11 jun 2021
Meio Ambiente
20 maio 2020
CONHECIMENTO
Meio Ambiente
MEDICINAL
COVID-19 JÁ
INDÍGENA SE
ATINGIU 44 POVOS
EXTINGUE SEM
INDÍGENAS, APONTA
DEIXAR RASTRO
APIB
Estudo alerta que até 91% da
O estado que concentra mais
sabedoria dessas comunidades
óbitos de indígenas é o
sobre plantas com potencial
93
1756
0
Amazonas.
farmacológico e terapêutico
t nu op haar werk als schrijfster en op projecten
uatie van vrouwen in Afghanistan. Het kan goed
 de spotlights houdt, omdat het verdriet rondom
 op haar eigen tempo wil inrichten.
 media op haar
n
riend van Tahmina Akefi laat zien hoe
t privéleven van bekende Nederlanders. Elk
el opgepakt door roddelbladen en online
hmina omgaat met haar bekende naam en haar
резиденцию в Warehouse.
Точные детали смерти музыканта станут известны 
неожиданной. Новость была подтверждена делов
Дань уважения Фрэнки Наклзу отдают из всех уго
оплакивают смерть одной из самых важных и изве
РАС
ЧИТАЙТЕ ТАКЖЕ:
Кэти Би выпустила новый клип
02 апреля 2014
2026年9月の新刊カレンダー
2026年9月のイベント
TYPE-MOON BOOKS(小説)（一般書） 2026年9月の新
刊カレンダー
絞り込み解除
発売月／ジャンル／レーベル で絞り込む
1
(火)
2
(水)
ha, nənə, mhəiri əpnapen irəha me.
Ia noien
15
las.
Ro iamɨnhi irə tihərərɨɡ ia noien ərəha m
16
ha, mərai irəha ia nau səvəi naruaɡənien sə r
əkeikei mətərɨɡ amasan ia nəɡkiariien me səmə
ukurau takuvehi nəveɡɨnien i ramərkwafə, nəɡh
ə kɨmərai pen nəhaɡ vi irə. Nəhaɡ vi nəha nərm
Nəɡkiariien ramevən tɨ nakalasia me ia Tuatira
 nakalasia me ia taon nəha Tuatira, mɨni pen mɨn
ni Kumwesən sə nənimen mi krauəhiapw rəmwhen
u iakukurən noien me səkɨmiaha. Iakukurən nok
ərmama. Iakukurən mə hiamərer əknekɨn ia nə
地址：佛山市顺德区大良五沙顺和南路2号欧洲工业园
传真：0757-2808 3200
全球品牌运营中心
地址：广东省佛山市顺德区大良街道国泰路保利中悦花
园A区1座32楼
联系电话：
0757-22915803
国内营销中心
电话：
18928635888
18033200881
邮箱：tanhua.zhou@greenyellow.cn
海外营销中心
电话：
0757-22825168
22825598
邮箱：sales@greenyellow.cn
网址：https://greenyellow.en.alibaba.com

• **What needs to be done**: Please copy every one of the rows above line for line, keeping each character, space and line break unchanged.

• **Reply to the task**:
11 jun 2021
Meio Ambiente
20 maio 2020
CONHECIMENTO
Meio Ambiente
MEDICINAL
COVID-19 JÁ
INDÍGENA SE
ATINGIU 44 POVOS
EXTINGUE SEM
INDÍGENAS, APONTA
DEIXAR RASTRO
APIB
Estudo alerta que até 91% da
O estado que concentra mais
sabedoria dessas comunidades
óbitos de indígenas é o
sobre plantas com potencial
93
1756
0
Amazonas.
farmacológico e terapêutico
t nu op haar werk als schrijfster en op projecten
uatie van vrouwen in Afghanistan. Het kan goed
 de spotlights houdt, omdat het verdriet rondom
 op haar eigen tempo wil inrichten.
 media op haar
n
riend van Tahmina Akefi laat zien hoe
t privéleven van bekende Nederlanders. Elk
el opgepakt door roddelbladen en online
hmina omgaat met haar bekende naam en haar
резиденцию в Warehouse.
Точные детали смерти музыканта станут известны 
неожиданной. Новость была подтверждена делов
Дань уважения Фрэнки Наклзу отдают из всех уго
оплакивают смерть одной из самых важных и изве
РАС
ЧИТАЙТЕ ТАКЖЕ:
Кэти Би выпустила новый клип
02 апреля 2014
2026年9月の新刊カレンダー
2026年9月のイベント
TYPE-MOON BOOKS(小説)（一般書） 2026年9月の新
刊カレンダー
絞り込み解除
発売月／ジャンル／レーベル で絞り込む
1
(火)
2
(水)
ha, nənə, mhəiri əpnapen irəha me.
Ia noien
15
las.
Ro iamɨnhi irə tihərərɨɡ ia noien ərəha m
16
ha, mərai irəha ia nau səvəi naruaɡənien sə r
əkeikei mətərɨɡ amasan ia nəɡkiariien me səmə
ukurau takuvehi nəveɡɨnien i ramərkwafə, nəɡh
ə kɨmərai pen nəhaɡ vi irə. Nəhaɡ vi nəha nərm
Nəɡkiariien ramevən tɨ nakalasia me ia Tuatira
 nakalasia me ia taon nəha Tuatira, mɨni pen mɨn
ni Kumwesən sə nənimen mi krauəhiapw rəmwhen
u iakukurən noien me səkɨmiaha. Iakukurən nok
ərmama. Iakukurən mə hiamərer əknekɨn ia nə
地址：佛山市顺德区大良五沙顺和南路2号欧洲工业园
传真：0757-2808 3200
全球品牌运营中心
地址：广东省佛山市顺德区大良街道国泰路保利中悦花
园A区1座32楼
联系电话：
0757-22915803
国内营销中心
电话：
18928635888
18033200881
邮箱：tanhua.zhou@greenyellow.cn
海外营销中心
电话：
0757-22825168
22825598
邮箱：sales@greenyellow.cn
网址：https://greenyellow.en.alibaba.com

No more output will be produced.